Random thoughts: Log analytics with open source
Posted Sun, 18 Jan 2009
With all the awesome open source projects available to date that focus on tight features and perform well, how much work would it be to tie them together and produce a tool that's able to compete with Splunk?
I hooked grok and Lucene together last night to parse and index logs, and the results were pretty slick. I could query for any keyword I wanted, etc. If I wanted logs involving specific fields like IP address, apache response code, etc, I could do it. Grok does the hard part of eating a log line and outputting key:value pairs while Lucene does the hard part of indexing field values and such.
Indexing logs in Lucene required using it in a somewhat strange way: We treat every log entry as a unique document. This way, each log line can have several key:value pairs (fields) associated with it, and searching becomes easy.

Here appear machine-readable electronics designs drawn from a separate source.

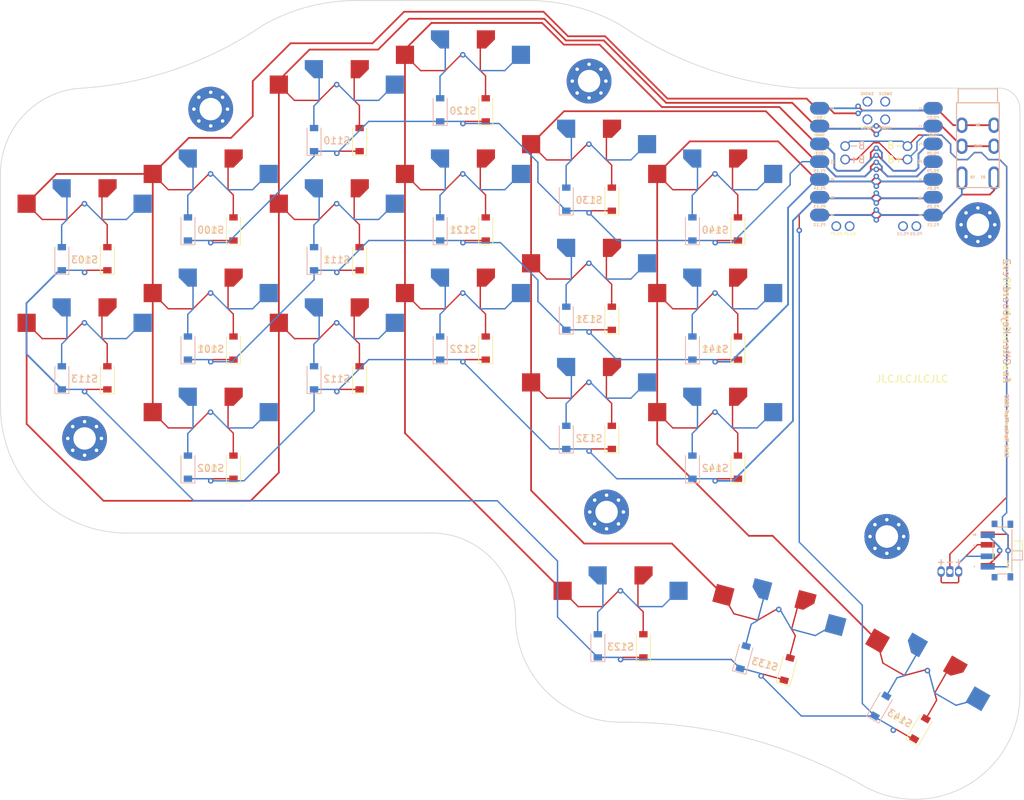
<source format=kicad_pcb>
(kicad_pcb (version 20211014) (generator pcbnew)

  (general
    (thickness 1.6)
  )

  (paper "A4")
  (layers
    (0 "F.Cu" signal)
    (31 "B.Cu" signal)
    (32 "B.Adhes" user "B.Adhesive")
    (33 "F.Adhes" user "F.Adhesive")
    (34 "B.Paste" user)
    (35 "F.Paste" user)
    (36 "B.SilkS" user "B.Silkscreen")
    (37 "F.SilkS" user "F.Silkscreen")
    (38 "B.Mask" user)
    (39 "F.Mask" user)
    (40 "Dwgs.User" user "User.Drawings")
    (41 "Cmts.User" user "User.Comments")
    (42 "Eco1.User" user "User.Eco1")
    (43 "Eco2.User" user "User.Eco2")
    (44 "Edge.Cuts" user)
    (45 "Margin" user)
    (46 "B.CrtYd" user "B.Courtyard")
    (47 "F.CrtYd" user "F.Courtyard")
    (48 "B.Fab" user)
    (49 "F.Fab" user)
    (50 "User.1" user)
    (51 "User.2" user)
    (52 "User.3" user)
    (53 "User.4" user)
    (54 "User.5" user)
    (55 "User.6" user)
    (56 "User.7" user)
    (57 "User.8" user)
    (58 "User.9" user)
  )

  (setup
    (pad_to_mask_clearance 0)
    (pcbplotparams
      (layerselection 0x00010fc_ffffffff)
      (disableapertmacros false)
      (usegerberextensions true)
      (usegerberattributes false)
      (usegerberadvancedattributes false)
      (creategerberjobfile false)
      (svguseinch false)
      (svgprecision 6)
      (excludeedgelayer true)
      (plotframeref false)
      (viasonmask false)
      (mode 1)
      (useauxorigin false)
      (hpglpennumber 1)
      (hpglpenspeed 20)
      (hpglpendiameter 15.000000)
      (dxfpolygonmode true)
      (dxfimperialunits true)
      (dxfusepcbnewfont true)
      (psnegative false)
      (psa4output false)
      (plotreference true)
      (plotvalue false)
      (plotinvisibletext false)
      (sketchpadsonfab false)
      (subtractmaskfromsilk true)
      (outputformat 1)
      (mirror false)
      (drillshape 0)
      (scaleselection 1)
      (outputdirectory "aowkb_main")
    )
  )

  (net 0 "")
  (net 1 "S_TR")
  (net 2 "S_RT")
  (net 3 "GND")
  (net 4 "+5V")
  (net 5 "JST+")
  (net 6 "+3V3")
  (net 7 "SWRESET")
  (net 8 "SWCLK")
  (net 9 "SWDIO")
  (net 10 "COL0")
  (net 11 "ROW0")
  (net 12 "ROW1")
  (net 13 "ROW2")
  (net 14 "ROW3")
  (net 15 "COL1")
  (net 16 "COL2")
  (net 17 "COL3")
  (net 18 "COL4")
  (net 19 "BAT+")
  (net 20 "unconnected-(SPW1-PadL2)")
  (net 21 "BAT-")
  (net 22 "unconnected-(U1-Pad21)")
  (net 23 "unconnected-(U1-Pad22)")

  (footprint "aowkb:Choc_HS_R_SOD" (layer "F.Cu") (at 131.193295 133.119003 -15))

  (footprint "aowkb:Choc_HS_R_SOD" (layer "F.Cu") (at 87.000005 88))

  (footprint "aowkb:TRRS-PJ-320A_Mirr" (layer "F.Cu") (at 162.805 57.0925))

  (footprint "MountingHole:MountingHole_3.2mm_M3_Pad_Via" (layer "F.Cu") (at 105 54))

  (footprint "aowkb:Choc_HS_R_SOD" (layer "F.Cu") (at 69.000012 92.249994))

  (footprint (layer "F.Cu") (at 147.5 119))

  (footprint "aowkb:Choc_HS_R_SOD" (layer "F.Cu") (at 87.000004 70.999994))

  (footprint "aowkb:Choc_HS_R_SOD" (layer "F.Cu") (at 51.000003 104.999998))

  (footprint "aowkb:Choc_HS_R_SOD" (layer "F.Cu") (at 105.000005 66.749995))

  (footprint "aowkb:Choc_HS_R_SOD" (layer "F.Cu") (at 123.000002 104.999992))

  (footprint "aowkb:Choc_HS_R_SOD" (layer "F.Cu") (at 105.000007 100.750004))

  (footprint "aowkb:Choc_HS_R_SOD" (layer "F.Cu") (at 86.999996 53.999992))

  (footprint "aowkb:Choc_HS_R_SOD" (layer "F.Cu") (at 109.500006 130.499998))

  (footprint "aowkb:Choc_HS_R_SOD" (layer "F.Cu") (at 123.000004 70.999988))

  (footprint "aowkb:Choc_HS_R_SOD" (layer "F.Cu") (at 33.000004 92.249997))

  (footprint "aowkb:Choc_HS_R_SOD" (layer "F.Cu") (at 151.469566 141.263393 -30))

  (footprint "aowkb:Choc_HS_R_SOD" (layer "F.Cu") (at 51 71))

  (footprint "aowkb:Choc_HS_R_SOD" (layer "F.Cu") (at 69.00001 75.249988))

  (footprint "MountingHole:MountingHole_3.2mm_M3_Pad_Via" (layer "F.Cu") (at 160.5 74.5))

  (footprint "aowkb:Choc_HS_R_SOD" (layer "F.Cu")
    (tedit 5DD510DD) (tstamp 9b785c94-bfd6-4793-9942-5919f3fab6ec)
    (at 123.000003 87.999993)
    (descr "Kailh \"Choc\" PG1350 keyswitch reversible socket mount")
    (tags "kailh,choc")
    (property "Sheetfile" "awokb.kicad_sch")
    (property "Sheetname" "")
    (path "/9ba11fbd-d99a-49c9-895f-f801dcd820dc")
    (attr smd)
    (fp_text reference "S141" (at 4.445 -1.905) (layer "F.SilkS") hide
      (effects (font (size 1 1) (thickness 0.15)))
      (tstamp 3d6a74a8-600d-43c7-acc4-5476afd61107)
    )
    (fp_text value "SW_Push_45deg" (at 0 -8.89) (layer "F.Fab")
      (effects (font (size 1 1) (thickness 0.15)))
      (tstamp 84ca9c9d-22a7-43fe-a65f-b2e2bbe4688a)
    )
    (fp_text user "${REFERENCE}" (at 0 4.25) (layer "B.SilkS")
      (effects (font (size 1 1) (thickness 0.15)) (justify mirror))
      (tstamp a65f1005-928f-4f69-a704-3b57fe8dd31b)
    )
    (fp_text user "${REFERENCE}" (at 0 4.25) (layer "F.SilkS")
      (effects (font (size 1 1) (thickness 0.15)))
      (tstamp abd3b19d-996e-4353-950f-77d2c1d0ed8a)
    )
    (fp_text user "${REFERENCE}" (at 3 -5) (layer "B.Fab")
      (effects (font (size 1 1) (thickness 0.15)) (justify mirror))
      (tstamp 4b5a923d-bde3-4baa-ac58-6290a5fccb2b)
    )
    (fp_text user "${VALUE}" (at 0 -8.89) (layer "B.Fab")
      (effects (font (size 1 1) (thickness 0.15)) (justify mirror))
      (tstamp 971115e2-22e3-4514-9428-d75de25746ce)
    )
    (fp_text user "${REFERENCE}" (at -3 -5) (layer "F.Fab")
      (effects (font (size 1 1) (thickness 0.15)))
      (tstamp bfd002bf-3bcb-4dfb-9ae9-c23df6053fc3)
    )
    (fp_line (start -4.25 6.35) (end -2.25 6.35) (layer "B.SilkS") (width 0.12) (tstamp 155acc76-1e97-47bb-a158-36fbd156d0f8))
    (fp_line (start -2.25 2.45) (end -2.25 6.35) (layer "B.SilkS") (width 0.12) (tstamp 1883a030-cdfe-4296-9ae9-e5ae9a7f772c))
    (fp_line (start -4.25 2.45) (end -4.25 6.35) (layer "B.SilkS") (width 0.12) (tstamp 77a33055-7c7a-4da6-95e0-44f31c7763f1))
    (fp_line (start 2.25 6.35) (end 2.25 2.45) (layer "F.SilkS") (width 0.12) (tstamp 81ac20f1-dbe3-4b7d-a6b6-ca9a87053ddf))
    (fp_line (start 4.25 6.35) (end 4.25 2.45) (layer "F.SilkS") (width 0.12) (tstamp c259042c-ca4f-496b-90cb-d76d598f2fc4))
    (fp_line (start 2.25 6.35) (end 4.25 6.35) (layer "F.SilkS") (width 0.12) (tstamp ec368598-9d06-43e9-a47e-af3cb2b9ba4c))
    (fp_line (start 6.9 -6.9) (end -6.9 -6.9) (layer "Eco2.User") (width 0.15) (tstamp 196644b5-e677-4918-9b74-74ffa080f176))
    (fp_line (start -6.9 6.9) (end 6.9 6.9) (layer "Eco2.User") (width 0.15) (tstamp 1f520d5a-0f8d-448b-9202-ebea9bb7c079))
    (fp_line (start 6.9 -6.9) (end 6.9 6.9) (layer "Eco2.User") (width 0.15) (tstamp 6a4e8e7b-ea89-487a-8746-6ad0635b9db5))
    (fp_line (start -6.9 6.9) (end -6.9 -6.9) (layer "Eco2.User") (width 0.15) (tstamp ab9c5941-f586-447e-b7ed-bffe242c0940))
    (fp_line (start 4.4 1.75) (end 4.4 6.45) (layer "F.CrtYd") (width 0.05) (tstamp 22f1df43-6c95-401c-a4a6-c00e05040bc4))
    (fp_line (start 2.1 6.45) (end 4.4 6.45) (layer "F.CrtYd") (width 0.05) (tstamp 825b3470-a375-4baa-aee5-74d85e7cf717))
    (fp_line (start 2.1 1.75) (end 4.4 1.75) (layer "F.CrtYd") (width 0.05) (tstamp e218b601-08bb-42f5-b3d0-a0d9d9a342ee))
    (fp_line (start 2.1 6.45) (end 2.1 1.75) (layer "F.CrtYd") (width 0.05) (tstamp ffdb9581-45a4-44be-b858-f108a54f639f))
    (fp_line (start 7 -6.2) (end 2.5 -6.2) (layer "B.Fab") (width 0.15) (tstamp 030e329e-94de-4c1c-87f9-4120c260d3cd))
    (fp_line (start -1.5 -3.7) (end 1 -3.7) (layer "B.Fab") (width 0.15) (tstamp 15b3e707-a681-4bb6-811f-c17a7fee11b5))
    (fp_line (start 2.5 -1.5) (end 7 -1.5) (layer "B.Fab") (width 0.15) (tstamp 42716b12-810d-4552-ab57-542c4f96a762))
    (fp_line (start 9.5 -5) (end 9.5 -2.5) (layer "B.Fab") (width 0.12) (tstamp 461cd939-d0b9-440e-a026-0cdd498b94ba))
    (fp_line (start -7.5 -7.5) (end 7.5 -7.5) (layer "B.Fab") (width 0.15) (tstamp 66affa16-6b12-4d86-b986-dacfe272f758))
    (fp_line (start -7.5 7.5) (end -7.5 -7.5) (layer "B.Fab") (width 0.15) (tstamp 67b3c46c-7dc1-4ede-9357-57cb52febec3))
    (fp_line (start -2 -7.7) (end -1.5 -8.2) (layer "B.Fab") (width 0.15) (tstamp 70932a23-85a3-4c90-9391-fc5a39bf3697))
    (fp_line (start 7.5 -7.5) (end 7.5 7.5) (layer "B.Fab") (width 0.15) (tstamp 79b2cfd5-d44c-4f23-aa86-06445d013ea8))
    (fp_line (start 2.5 -2.2) (end 2.5 -1.5) (layer "B.Fab") (width 0.15) (tstamp 7dbd07c1-c519-4937-9ec4-a8bc54e9b0ba))
    (fp_line (start -2 -4.2) (end -1.5 -3.7) (layer "B.Fab") (width 0.15) (tstamp 8ff14e2c-9f4e-4e8c-9284-1de85061d4c3))
    (fp_line (start 9.5 -2.5) (end 7 -2.5) (layer "B.Fab") (width 0.12) (tstamp 994023ec-e1a2-4d6f-8ee8-f441873ef203))
    (fp_line (start 7.5 7.5) (end -7.5 7.5) (layer "B.Fab") (width 0.15) (tstamp 9a35fa87-531f-4d3b-acf2-f011f8987086))
    (fp_line (start -2 -4.75) (end -4.5 -4.75) (layer "B.Fab") (width 0.12) (tstamp af34ff7b-15c1-4e1a-89ac-29eac6afcb83))
    (fp_line (start -4.5 -4.75) (end -4.5 -7.25) (layer "B.Fab") (width 0.12) (tstamp b1646fc5-b5aa-4c3f-abcf-e28e792aa875))
    (fp_line (start 7 -1.5) (end 7 -6.2) (layer "B.Fab") (width 0.12) (tstamp b9a64835-ff2c-468f-83f6-7a736298d95d))
    (fp_line (start 2 -6.7) (end 2 -7.7) (layer "B.Fab") (width 0.15) (tstamp be27fd77-6a68-40fd-bd95-e9343e6995d4))
    (fp_line (start -4.5 -7.25) (end -2 -7.25) (layer "B.Fab") (width 0.12) (tstamp d5604b35-b893-4bc8-9a88-f141ad9e4b61))
    (fp_line (start -1.5 -8.2) (end 1.5 -8.2) (layer "B.Fab") (width 0.15) (tstamp d9d21cfd-8de6-449a-86a9-5017c7aea860))
    (fp_line (start 7 -5) (end 9.5 -5) (layer "B.Fab") (width 0.12) (tstamp dbdf6345-3c89-4fc7-867d-2afc4fe7b8e5))
    (fp_line (start -2 -4.25) (end -2 -7.7) (layer "B.Fab") (width 0.12) (tstamp f2111023-f69b-4402-83e9-5a596be888aa))
    (fp_line (start 1.5 -8.2) (end 2 -7.7) (layer "B.Fab") (width 0.15) (tstamp f2e69d58-05be-471a-8b4d-b05a1f6e0565))
    (fp_arc (start 2.5 -6.2) (mid 2.146447 -6.346447) (end 2 -6.7) (layer "B.Fab") (width 0.15) (tstamp 22e4b8bf-70af-414c-a3a3-0d912c7934b8))
    (fp_arc (start 1 -3.7) (mid 2.06066 -3.26066) (end 2.5 -2.2) (layer "B.Fab") (width 0.15) (tstamp 312c7e50-36ab-4b31-8156-1c979aeb8e48))
    (fp_line (start 2 -4.75) (end 4.5 -4.75) (layer "F.Fab") (width 0.12) (tstamp 042b2f1e-17df-4701-94cb-98278e25f6cc))
    (fp_line (start -7.5 7.5) (end -7.5 -7.5) (layer "F.Fab") (width 0.15) (tstamp 165f2043-adce-44d7-af45-ccc9ad1adb88))
    (fp_line (start 1.5 -3.7) (end -1 -3.7) (layer "F.Fab") (width 0.15) (tstamp 1db8f790-5fec-4e1c-a2bf-641458bae637))
    (fp_line (start -8.75 8.25) (end -8.75 -8.25) (layer "F.Fab") (width 0.1) (tstamp 21e18311-7bfd-44f7-b0bb-e9f743483da2))
    (fp_line (start 1.5 -8.2) (end -1.5 -8.2) (layer "F.Fab") (width 0.15) (tstamp 30f2d24f-c011-4f09-92ba-298de2ae0a8b))
    (fp_line (start -7 -5) (end -9.5 -5) (layer "F.Fab") (width 0.12) (tstamp 3472d4a6-e8e9-4a04-af93-f69378bef9a7))
    (fp_line (start 2 -7.7) (end 1.5 -8.2) (layer "F.Fab") (width 0.15) (tstamp 3ba5aa8b-3fbe-4791-be16-5c0263869a66))
    (fp_line (start 7.5 7.5) (end -7.5 7.5) (layer "F.Fab") (width 0.15) (tstamp 52a2cb07-fdb6-4755-9319-1f08b01a709e))
    (fp_line (start -7 -6.2) (end -2.5 -6.2) (layer "F.Fab") (width 0.15) (tstamp 54c8839f-c055-4def-9a40-17eef363e7ac))
    (fp_line (start -1.5 -8.2) (end -2 -7.7) (layer "F.Fab") (width 0.15) (tstamp 5aa2318a-1bf2-4a4d-af38-75c15dcade02))
    (fp_line (start -7 -1.5) (end -7 -6.2) (layer "F.Fab") (width 0.12) (tstamp 5c310003-addb-42e5-ac07-5e2f7bb864bc))
    (fp_line (start 2 -4.25) (end 2 -7.7) (layer "F.Fab") (width 0.12) (tstamp 6b66fb60-8c94-4b61-81c2-7041d7f3b8a8))
    (fp_line (start 4.5 -4.75) (end 4.5 -7.25) (layer "F.Fab") (width 0.12) (tstamp 850ab517-6272-4cc2-be96-53f52a8a8416))
    (fp_line (start -9.5 -2.5) (end -7 -2.5) (layer "F.Fab") (width 0.12) (tstamp 9f7b94ee-f150-41d6-b3bd-04cacef277df))
    (fp_line (start -8.75 8.25) (end 8.75 8.25) (layer "F.Fab") (width 0.1) (tstamp b23386ce-28ec-4094-aa54-1c109336ea3e))
    (fp_line (start 2 -4.2) (end 1.5 -3.7) (layer "F.Fab") (width 0.15) (tstamp c80fee84-ba09-4ac4-a535-125c76528f09))
    (fp_line (start 8.75 -8.25) (end -8.75 -8.25) (layer "F.Fab") (width 0.1) (tstamp ca31bdd3-2800-40b7-bff4-6485d054f9cd))
    (fp_line (start 7.5 -7.5) (end 7.5 7.5) (layer "F.Fab") (width 0.15) (tstamp cd951fee-dfbf-4f76-9248-7270c99a95c0))
    (fp_line (start -2.5 -1.5) (end -7 -1.5) (layer "F.Fab") (width 0.15) (tstamp dd93887a-dbe5-4e4e-a1cb-5125dfeda561))
    (fp_line (start -2 -6.7) (end -2 -7.7) (layer "F.Fab") (width 0.15) (tstamp e7fa43f7-8986-447a-a352-12d1f062f392))
    (fp_line (start -2.5 -2.2) (end -2.5 -1.5) (layer "F.Fab") (width 0.15) (tstamp e8249df1-aa3d-4397-919b-d06261834db1))
    (fp_line (start -9.5 -5) (end -9.5 -2.5) (layer "F.Fab") (width 0.12) (tstamp ed3c8e2a-c941-451a-9ecf-435a4eac4006))
    (fp_line (start 8.75 8.25) (end 8.75 -8.25) (layer "F.Fab") (width 0.1) (tstamp f32824b8-89c8-4662-9827-79faf7d1a2d0))
    (fp_line (start -7.5 -7.5) (end 7.5 -7.5) (layer "F.Fab") (width 0.15) (tstamp f65b9872-9de8-484c-9dd8-27e113dd3752))
    (fp_line (start 4.5 -7.25) (end 2 -7.25) (layer "F.Fab") (width 0.12) (tstamp fa881668-26ff-46ba-8105-315853afdc67))
    (fp_arc (start -2.5 -2.2) (mid -2.06066 -3.26066) (end -1 -3.7) (layer "F.Fab") (width 0.15) (tstamp 326fff10-2216-4423-b5d2-0f51d786a999))
    (fp_arc (start -2 -6.7) (mid -2.146447 -6.346447) (end -2.5 -6.2) (layer "F.Fab") (width 0.15) (tstamp 5fff81f2-beb5-4475-a742-06b1847963f9))
    (pad "" np_thru_hole circle (at 5 -3.75 180) (size 3 3) (drill 3) (layers *.Cu *.Mask) (tstamp 668125a0-bce4-4651-b5dc-f0ebb8002bde))
    (pad "" np_thru_hole circle (at -5.5 0 180) (size 1.7018 1.7018) (drill 1.7018) (layers *.Cu *.Mask) (tstamp 9494c7f0-8bbc-4de3-a6bb-15e1c40b9108))
    (pad "" np_thru_hole circle (at 0 0 180) (size 3.429 3.429) (drill 3.429) (layers *.Cu *.Mask) (tstamp b34bd741-f398-4fb9-8766-f58feb8e6798))
    (pad "" np_thru_hole circle (at 0 -5.95 180) (size 3 3) (drill 3) (layers *.Cu *.Mask) (tstamp d4cb853b-5aa9-40fd-86d9-7178f910cf68))
    (pad "" np_thru_hole circle (at 5.5 0 180) (size 1.7018 1.7018) (drill 1.7018) (layers *.Cu *.Mask) (tstamp e002373c-7ad8-484
... [225429 chars truncated]
</source>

- Log parsing: grok and other tools have this done.
- Log indexing: lucene
- On-demand graph tools: python matlotlib, javascript flot, etc
- Alerting: nagios
- Fancy web interface: Ruby on Rails, or whatever
The hard part, from an implementation perspective, is only as hard as taking output (logs, data, whatever) and feeding your indexer with the fields you want to store.
Parsing all kinds of log formats isn't a trivial task, since different log formats will require new pattern matching. However, grok's automatic pattern discovery could be used to help fill in gaps where you may not yet have defined patterns.
Pending time and energy, I might have time to pursue this project.